After driving a preproduction 2012 Chevrolet Sonic LTZ, we were looking forward to buying one of own to test. Unfortunately, living with our test car for a while revealed that something was lost in translation.
We had planned to buy a LTZ hatchback at the same time as our tested Sonic LT sedan. But the car with the powertrain we wanted was delayed for several weeks as various launch issues were worked out. Finally we found a car to test: a loaded LTZ hatchback with the 1.4-liter turbo and a six-speed manual. While we didn’t want other optional equipment, we took a car with the optional moonroof and an extra charge for special red paint. Those options pushed the price tag to a hefty $19,870—a lot for a very small hatchback, even if it does have heated leatherette seats.
Of course, many of the good traits we saw in that borrowed preproduction Sonic LTZ appeared in our production car. The Sonic feels solid to drive, with a relatively civilized ride and quiet interior for this class. It’s also a good-looking car in this form, with its large wheels and stubby, wide-track stance.
But the big problem is the powertrain. The LTZ is both the sportiest and the highest fuel-economy version of the Sonic. Sometimes that seemingly contradictory combination works, but here it falls flat. Power is good in the first three of the six gears. But the higher gears are tuned to maximize fuel economy. Sure, you expect to need to downshift in a sporty low-displacement car, but dropping two or three gears for a slight highway incline is crazy.
We enjoy driving manual-transmission cars. Downshifting would be more fun if the shifter was any good, but it isn’t. Throws are long, and the shifter manages to be both rubbery and stiff. That’s not a good combination. Add in steering that has vague feel on center and you wind up with a car that doesn’t meet its sporty pretentions. And in the end, you can get the same 30 mpg overall out of an automatic Kia Rio sedan, with no little turbo engine and no shifting.

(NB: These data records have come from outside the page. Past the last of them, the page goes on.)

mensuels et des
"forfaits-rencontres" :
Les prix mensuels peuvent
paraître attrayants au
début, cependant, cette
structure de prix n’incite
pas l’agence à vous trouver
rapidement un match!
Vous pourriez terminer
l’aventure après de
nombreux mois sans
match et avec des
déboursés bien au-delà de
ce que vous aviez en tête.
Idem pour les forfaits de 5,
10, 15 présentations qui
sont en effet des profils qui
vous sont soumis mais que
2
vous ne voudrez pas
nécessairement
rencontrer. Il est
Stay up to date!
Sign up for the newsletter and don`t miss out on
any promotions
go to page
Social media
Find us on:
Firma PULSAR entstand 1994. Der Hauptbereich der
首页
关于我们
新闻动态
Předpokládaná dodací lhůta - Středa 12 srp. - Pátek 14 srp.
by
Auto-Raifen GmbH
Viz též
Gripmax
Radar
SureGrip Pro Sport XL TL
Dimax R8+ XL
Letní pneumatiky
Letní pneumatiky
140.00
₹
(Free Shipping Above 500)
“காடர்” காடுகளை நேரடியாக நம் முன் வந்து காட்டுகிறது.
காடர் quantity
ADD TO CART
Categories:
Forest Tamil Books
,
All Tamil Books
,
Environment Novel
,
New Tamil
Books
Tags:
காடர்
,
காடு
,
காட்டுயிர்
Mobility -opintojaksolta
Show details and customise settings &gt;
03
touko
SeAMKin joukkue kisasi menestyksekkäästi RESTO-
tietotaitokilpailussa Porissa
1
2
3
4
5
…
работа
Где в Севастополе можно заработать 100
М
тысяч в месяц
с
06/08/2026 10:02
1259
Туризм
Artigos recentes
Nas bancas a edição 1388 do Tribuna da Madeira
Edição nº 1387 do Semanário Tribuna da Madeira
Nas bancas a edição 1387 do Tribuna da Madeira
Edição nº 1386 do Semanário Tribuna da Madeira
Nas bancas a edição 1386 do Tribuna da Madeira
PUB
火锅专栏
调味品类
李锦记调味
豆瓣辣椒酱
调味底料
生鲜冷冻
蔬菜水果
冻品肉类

We think the “normal” Sonic LT sedan with its 1.8-liter four and a six-speed automatic is one of the best subcompact sedans on the market. But if you want a small sporty car, you can buy a loaded Hyundai Veloster for only $400 more than the Sonic LTZ hatchback we tested; it not only has head-turning styling, but it gets one mpg better fuel economy. Our money would be on the funky asymmetrical car with the three doors.